Educazione finanziaria? Sì, ma a delle condizioni.
Se lo scopo dell’educazione finanziaria fosse trasformare i cittadini italiani in trader, consulenti o gestori, insomma nel trionfo del fai da te (modello Alpitour), le perplessità sarebbero molte. Un parallelismo con la salute chiarisce il punto: qualche principio base sul funzionamento del corpo o su una dieta equilibrata è utile a tutti, ma l’automedicazione , magari attingendo a internet, può causare danni. Lo stesso vale per i mercati finanziari, dove pensare di “sapere” senza conoscenza può portare a disastri economici.
Il perimetro dell’educazione finanziaria
Dunque, fino a dove deve spingersi l’educazione finanziaria? L’obiettivo ragionevole è fornire conoscenze di base sul funzionamento degli strumenti finanziari principali: cosa sono azioni e obbligazioni, come reagiscono a tassi di interesse variabili, quali conseguenze ha una recessione, come l’inflazione impatta sui rendimenti. Sono saperi fondamentali che dovrebbero entrare nei curricula scolastici, idealmente negli ultimi anni delle scuole superiori.
Inoltre, elementari nozioni su prodotti finanziari come conti deposito, conti corrente in euro o valuta e certificati di investimento dovrebbero essere patrimonio minimo di ogni cittadino.
Chi deve insegnare queste competenze? La scuola dell’obbligo sembra la sede più naturale, purché le istituzioni si attivino. Altrimenti, spazi di formazione privata qualificata potrebbero occupare il vuoto, ma con attenzione alla qualità.
Cosa escludere dall’educazione di base
Non deve rientrare nella formazione generale ciò che riguarda l’analisi tecnica e fondamentale dei mercati, i pattern di prezzo, la macroeconomia applicata alla finanza o la pianificazione finanziaria avanzata: materie di competenza di professionisti formati in università o master specialistici. Resta poi irrisolto il problema della formazione dei trader, spesso di scarsa qualità e talvolta borderline rispetto alla legalità, argomento che meriterebbe un approfondimento a parte.
Da prodotto d’élite a strumento di massa
Questa base di educazione finanziaria diventa particolarmente importante anche alla luce dell’evoluzione di alcuni strumenti come i certificati di investimento. Tradizionalmente riservati a clienti top gestiti da private banker, stanno infatti diventando sempre più accessibili a investitori retail e la loro diffusione potrebbe aumentare significativamente nei prossimi anni.
Rendimento e rischi in crescita
Il mercato azionario americano ha restituito rendimenti annuali medi del 7-8% lordo nel lungo periodo.

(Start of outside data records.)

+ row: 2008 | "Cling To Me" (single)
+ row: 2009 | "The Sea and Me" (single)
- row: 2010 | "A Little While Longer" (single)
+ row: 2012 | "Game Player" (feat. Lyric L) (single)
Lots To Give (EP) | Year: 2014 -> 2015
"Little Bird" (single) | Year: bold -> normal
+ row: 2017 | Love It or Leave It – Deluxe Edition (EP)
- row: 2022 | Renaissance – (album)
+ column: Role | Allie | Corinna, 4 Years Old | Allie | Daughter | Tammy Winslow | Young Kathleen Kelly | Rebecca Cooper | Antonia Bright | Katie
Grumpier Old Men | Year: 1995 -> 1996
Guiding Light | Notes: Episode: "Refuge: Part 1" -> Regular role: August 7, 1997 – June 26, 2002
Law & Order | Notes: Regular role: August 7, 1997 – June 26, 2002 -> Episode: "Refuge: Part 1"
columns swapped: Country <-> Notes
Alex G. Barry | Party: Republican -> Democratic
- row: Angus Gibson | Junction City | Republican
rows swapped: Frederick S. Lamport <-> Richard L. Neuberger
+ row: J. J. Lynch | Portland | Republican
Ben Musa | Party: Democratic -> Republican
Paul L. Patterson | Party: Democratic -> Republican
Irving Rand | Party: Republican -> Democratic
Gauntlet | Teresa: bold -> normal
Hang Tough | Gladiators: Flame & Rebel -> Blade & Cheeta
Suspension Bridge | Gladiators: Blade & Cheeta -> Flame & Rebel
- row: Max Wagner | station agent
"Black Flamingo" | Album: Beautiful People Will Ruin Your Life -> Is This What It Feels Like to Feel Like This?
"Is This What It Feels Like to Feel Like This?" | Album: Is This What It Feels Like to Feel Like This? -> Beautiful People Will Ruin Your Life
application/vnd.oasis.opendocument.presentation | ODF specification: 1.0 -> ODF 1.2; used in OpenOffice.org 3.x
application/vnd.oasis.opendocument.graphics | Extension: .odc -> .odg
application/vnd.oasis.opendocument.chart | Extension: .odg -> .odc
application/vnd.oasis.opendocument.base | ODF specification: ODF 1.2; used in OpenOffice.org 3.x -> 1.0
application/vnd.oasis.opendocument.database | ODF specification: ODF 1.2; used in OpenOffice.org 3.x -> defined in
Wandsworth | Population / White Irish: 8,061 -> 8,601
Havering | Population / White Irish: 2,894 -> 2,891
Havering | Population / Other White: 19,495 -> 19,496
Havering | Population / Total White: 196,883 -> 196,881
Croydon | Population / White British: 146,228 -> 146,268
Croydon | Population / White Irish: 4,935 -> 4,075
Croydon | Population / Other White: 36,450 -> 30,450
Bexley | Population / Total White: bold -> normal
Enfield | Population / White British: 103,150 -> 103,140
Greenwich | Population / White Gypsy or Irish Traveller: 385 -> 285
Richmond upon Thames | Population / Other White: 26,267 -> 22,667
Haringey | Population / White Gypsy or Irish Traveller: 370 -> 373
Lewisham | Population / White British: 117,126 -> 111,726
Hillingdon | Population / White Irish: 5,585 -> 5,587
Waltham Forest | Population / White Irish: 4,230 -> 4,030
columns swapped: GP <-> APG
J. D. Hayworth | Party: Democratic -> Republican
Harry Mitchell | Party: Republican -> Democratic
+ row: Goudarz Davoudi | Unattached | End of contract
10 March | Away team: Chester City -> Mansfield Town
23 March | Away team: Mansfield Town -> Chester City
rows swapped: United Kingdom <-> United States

Nonostante ciò, alcuni prodotti consentono potenziali rendimenti superiori con rischi comparabili. Nei mercati italiani, investire sull’indice azionario può fruttare fino al 14-15% annuo, mentre su titoli bancari specifici si possono raggiungere il 18%, con ovviamente rischi più elevati. Certificati più remunerativi legati a titoli americani ad alta volatilità offrono spazi ulteriori ma con rischio aumentato. Nel 2023 i volumi di scambio sui certificati (esclusi i prodotti a leva più rischiosi) sono arrivati a 12 miliardi di euro in Italia, in crescita rispetto agli 8 miliardi del 2022.
Che cos’è un certificato e come funziona?
Il certificato è uno strumento derivato cartolarizzato con valore collegato a sottostanti come azioni, indici, materie prime o valute. La tipologia più diffusa è quella a capitale condizionatamente protetto: il prodotto paga cedole periodiche se nessuno dei sottostanti scende oltre una soglia (solitamente il 40 per cento), spesso con meccanismi di “effetto memoria” che permettono di recuperare cedole saltate se i titoli risalgono. Alla scadenza (tipicamente 2-3 anni), se nessun sottostante ha perso più della soglia, viene restituito il capitale nominale; in caso contrario, il rimborso è proporzionale alla perdita peggiore.I certificati sono quotati in mercati secondari, quindi liquidabili a prezzi variabili secondo l’andamento dei sottostanti, e spesso sono callable, cioè rimborsabili anticipatamente da parte della banca emittente. Fiscalmente, i guadagni sono tassati al 26 per cento, con possibilità di compensazione delle minusvalenze su azioni e obbligazioni.
Conclusioni
L’educazione finanziaria, strutturata con criteri chiari e limiti definiti, può aiutare ogni cittadino a comprendere i mercati e i prodotti più diffusi, evitando i rischi del fai da te. In parallelo, strumenti come i certificati stanno diventando sempre più accessibili, sottolineando l’importanza di una formazione consapevole e diffusa.
Portare la finanza tra i saperi di base, soprattutto nella scuola, rappresenta una sfida e un’opportunità fondamentale per il futuro del risparmio italiano.